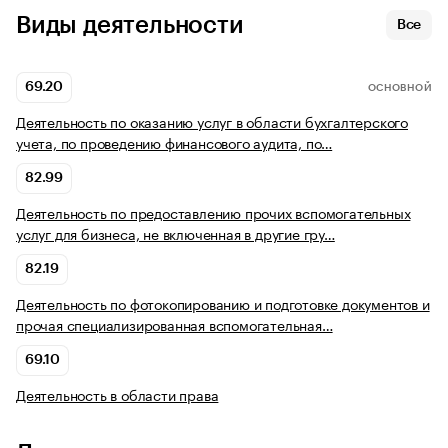
Виды деятельности
Все
69.20
ОСНОВНОЙ
Деятельность по оказанию услуг в области бухгалтерского
учета, по проведению финансового аудита, по…
82.99
Деятельность по предоставлению прочих вспомогательных
услуг для бизнеса, не включенная в другие гру…
82.19
Деятельность по фотокопированию и подготовке документов и
прочая специализированная вспомогательная…
69.10
Деятельность в области права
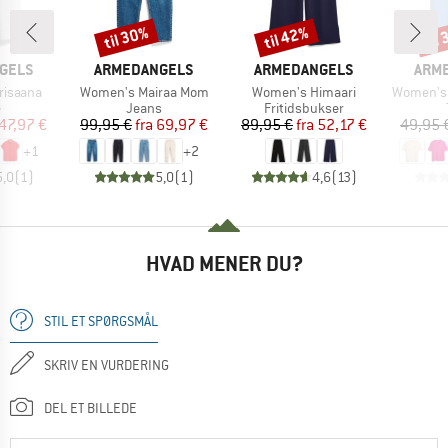
til 30%
til 42%
til
Rabat
Rabat
Raba
MÆRKE
MÆRKE
MÆR
GELS
ARMEDANGELS
ARMEDANGELS
ARM
Artikel
Artikel
Artikel
risaana
Women's Mairaa Mom
Women's Himaari
Women's 
uktgruppe
Produktgruppe
Produktgruppe
e
Jeans
Fritidsbukser
is
dsat pris
Pris
Nedsat pris
Pris
Nedsat pris
47,97 €
99,95 €
fra
69,97 €
89,95 €
fra
52,17 €
49,95 
+
1
+
2
5,0
(
1
)
5,0
(
1
)
4,6
(
13
)
HVAD MENER DU?
STIL ET SPØRGSMÅL
SKRIV EN VURDERING
DEL ET BILLEDE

------------------------------------------------------------

Each record above should come back exactly the same, only without its pictures.

> _Solution to the exercise_:
Виды деятельности
Все
69.20
ОСНОВНОЙ
Деятельность по оказанию услуг в области бухгалтерского
учета, по проведению финансового аудита, по…
82.99
Деятельность по предоставлению прочих вспомогательных
услуг для бизнеса, не включенная в другие гру…
82.19
Деятельность по фотокопированию и подготовке документов и
прочая специализированная вспомогательная…
69.10
Деятельность в области права
til 30%
til 42%
til
Rabat
Rabat
Raba
MÆRKE
MÆRKE
MÆR
GELS
ARMEDANGELS
ARMEDANGELS
ARM
Artikel
Artikel
Artikel
risaana
Women's Mairaa Mom
Women's Himaari
Women's 
uktgruppe
Produktgruppe
Produktgruppe
e
Jeans
Fritidsbukser
is
dsat pris
Pris
Nedsat pris
Pris
Nedsat pris
47,97 €
99,95 €
fra
69,97 €
89,95 €
fra
52,17 €
49,95 
+
1
+
2
5,0
(
1
)
5,0
(
1
)
4,6
(
13
)
HVAD MENER DU?
STIL ET SPØRGSMÅL
SKRIV EN VURDERING
DEL ET BILLEDE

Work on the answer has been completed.